Texto proporcionado
%%

Borges siempre dijo que más que un buen escritor, era un buen lector. Yo quisiera serlo, pero los teléfonos celulares crecen como competencia y sin embargo, puedo decir que no hay nada que se iguale a la lectura de un libro. No me preocupa el medio: puede ser la pantalla de la computadora, el Kindle o el texto impreso, lo importante es el tiempo para hacerlo, la reflexión que genera y la concentración: un libro es evasión –del mismo modo que lo es el Facebook– pero también es aprendizaje y reflexión –que no ofrecen estas redes sociales– . Un libro es la construcción del pensamiento propio, la creación de nuestra propia imaginación: la construcción de mundos alternos que se colorean y llenan en la medida que leemos.

%%

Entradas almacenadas
%%

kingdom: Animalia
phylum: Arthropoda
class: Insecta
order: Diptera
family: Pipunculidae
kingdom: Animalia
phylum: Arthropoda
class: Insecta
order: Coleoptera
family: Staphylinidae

%%
%%

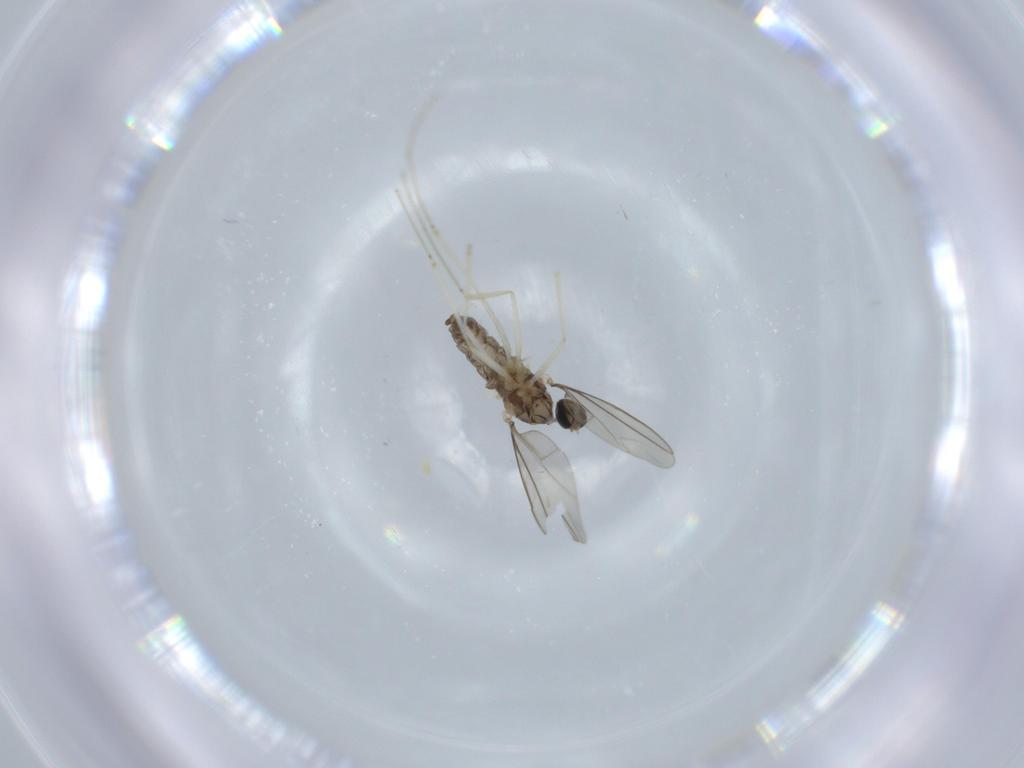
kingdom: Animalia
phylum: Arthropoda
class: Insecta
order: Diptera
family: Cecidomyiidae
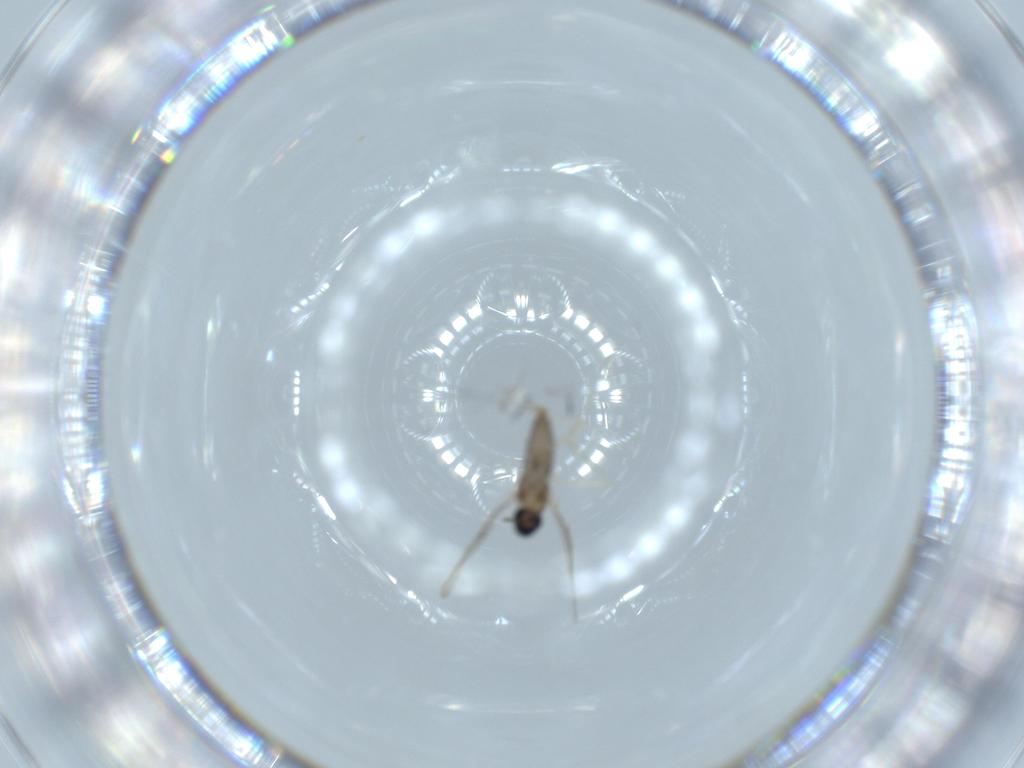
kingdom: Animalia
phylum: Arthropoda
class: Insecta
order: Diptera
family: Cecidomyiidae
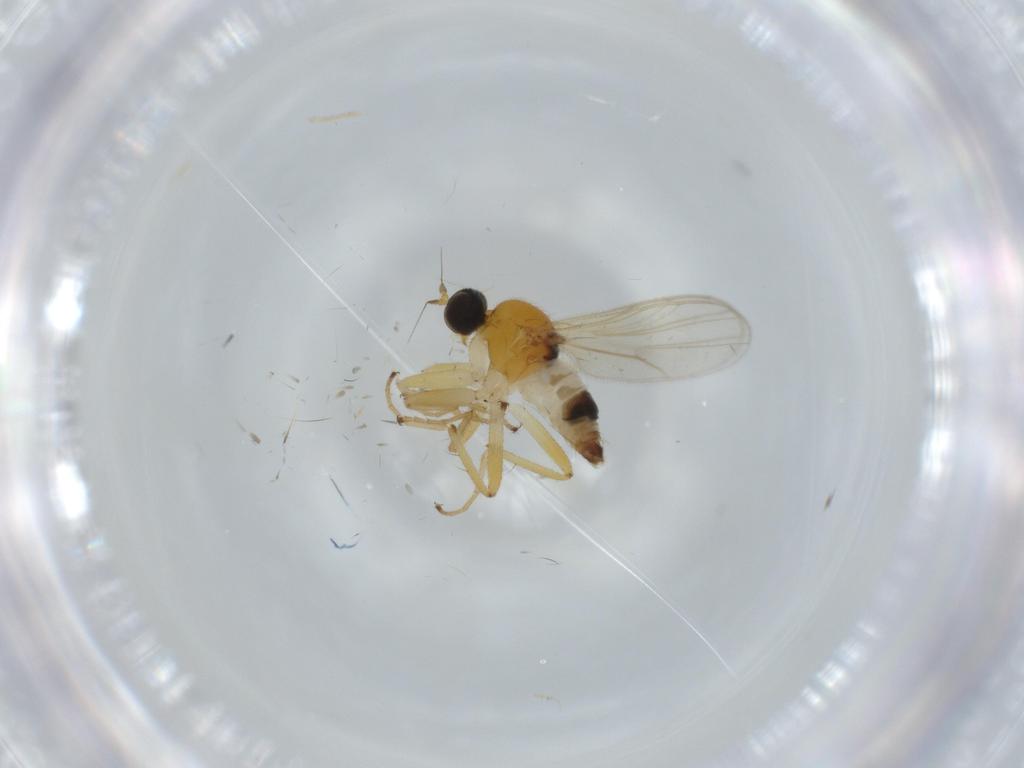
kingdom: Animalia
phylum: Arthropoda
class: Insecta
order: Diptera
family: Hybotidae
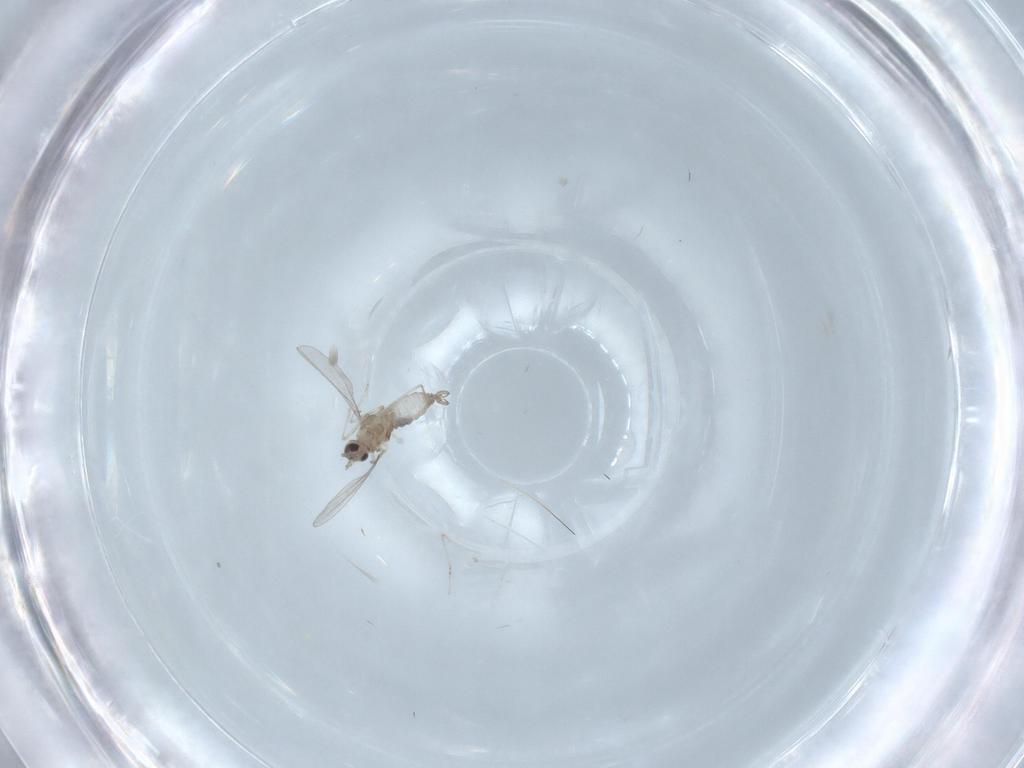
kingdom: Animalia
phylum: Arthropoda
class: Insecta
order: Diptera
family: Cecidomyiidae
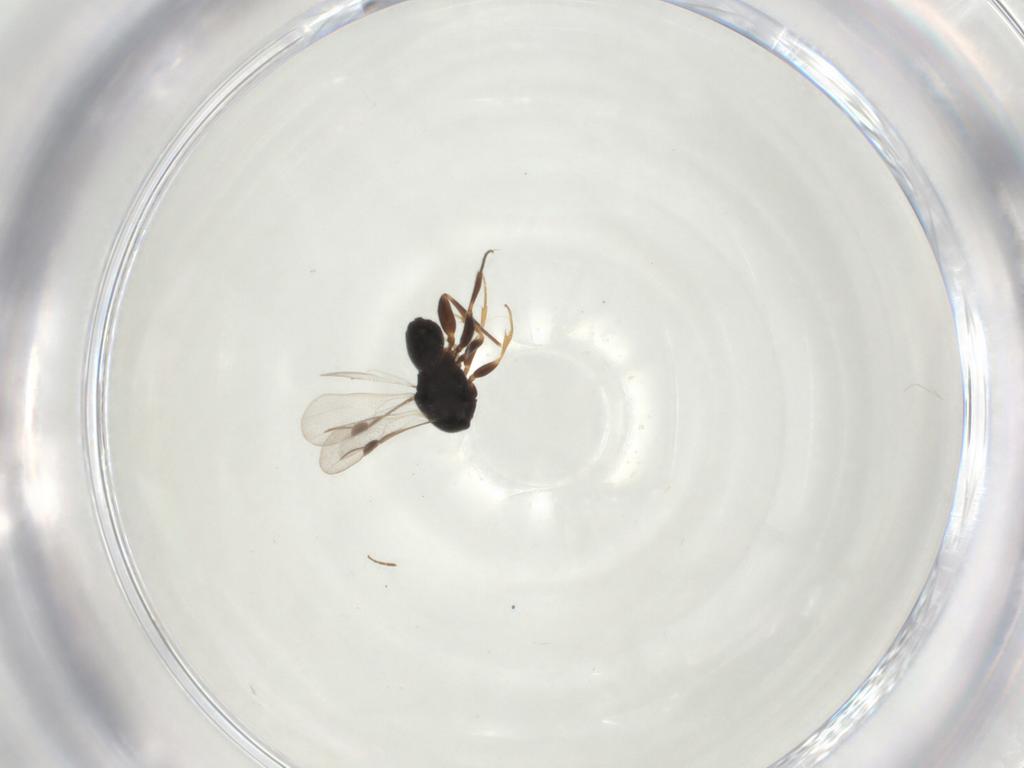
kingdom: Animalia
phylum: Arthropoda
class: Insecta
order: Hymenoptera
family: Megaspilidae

%%
%%

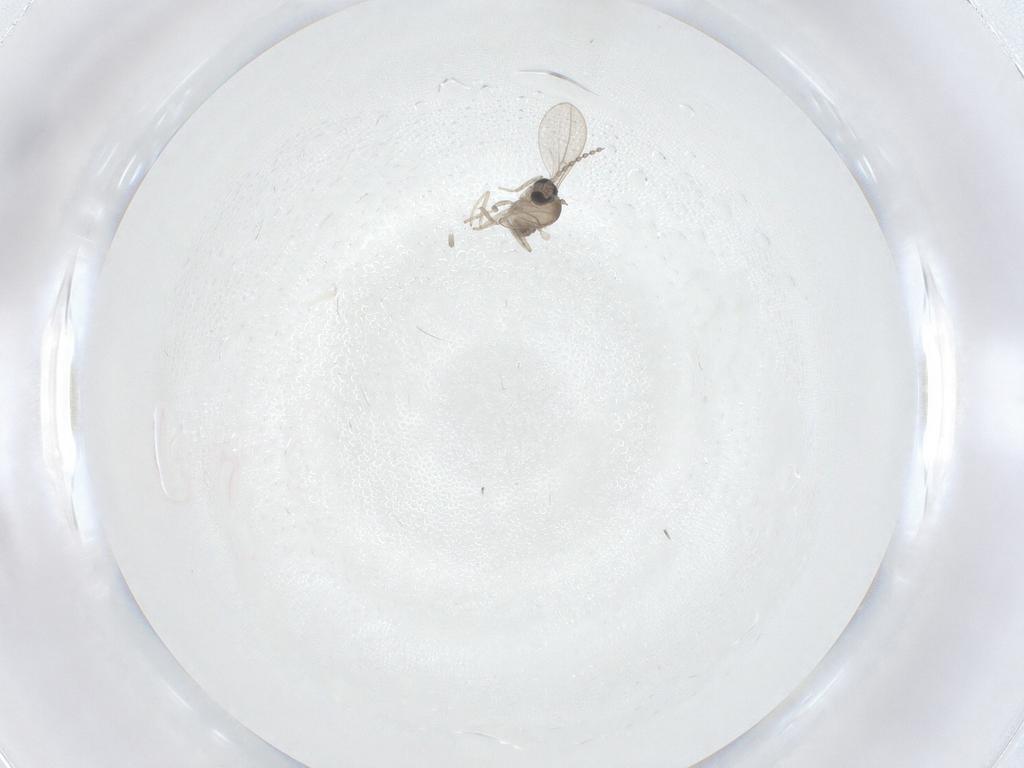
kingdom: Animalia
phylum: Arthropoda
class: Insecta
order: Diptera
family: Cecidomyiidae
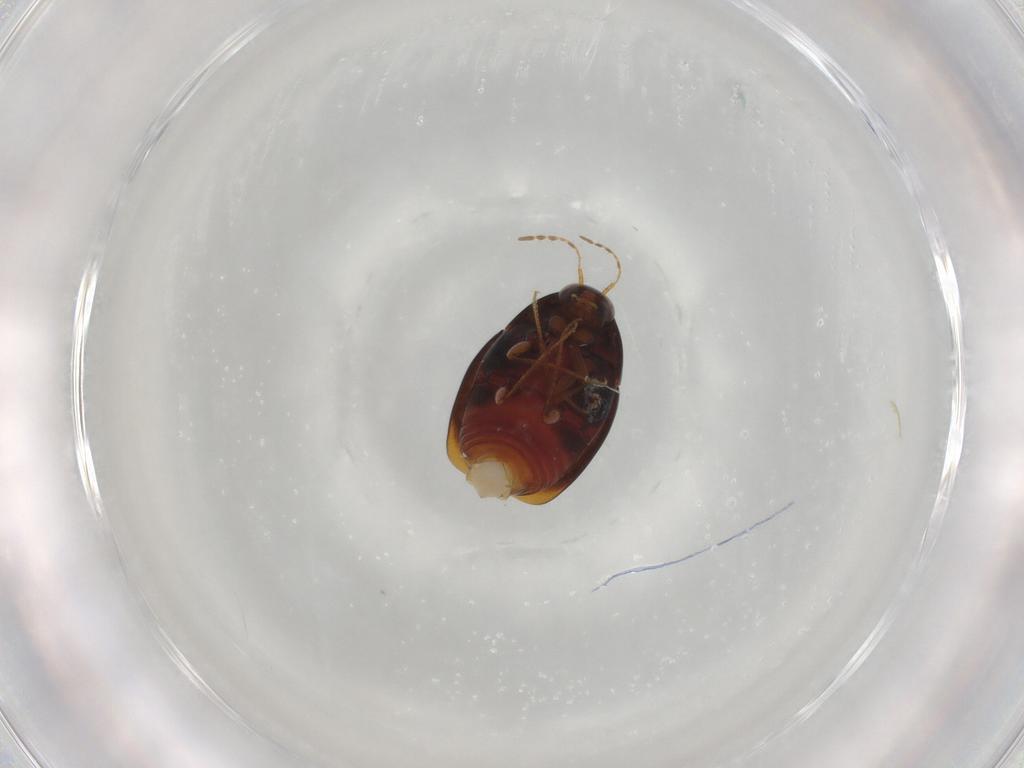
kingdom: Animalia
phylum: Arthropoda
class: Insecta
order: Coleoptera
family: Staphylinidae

%%

Tu objetivo
Por favor, imprime el fragmento del texto proporcionado que empieza en "Borges siempre dijo" y termina en "medida que leemos.".

Solución
Borges siempre dijo que más que un buen escritor, era un buen lector. Yo quisiera serlo, pero los teléfonos celulares crecen como competencia y sin embargo, puedo decir que no hay nada que se iguale a la lectura de un libro. No me preocupa el medio: puede ser la pantalla de la computadora, el Kindle o el texto impreso, lo importante es el tiempo para hacerlo, la reflexión que genera y la concentración: un libro es evasión –del mismo modo que lo es el Facebook– pero también es aprendizaje y reflexión –que no ofrecen estas redes sociales– . Un libro es la construcción del pensamiento propio, la creación de nuestra propia imaginación: la construcción de mundos alternos que se colorean y llenan en la medida que leemos.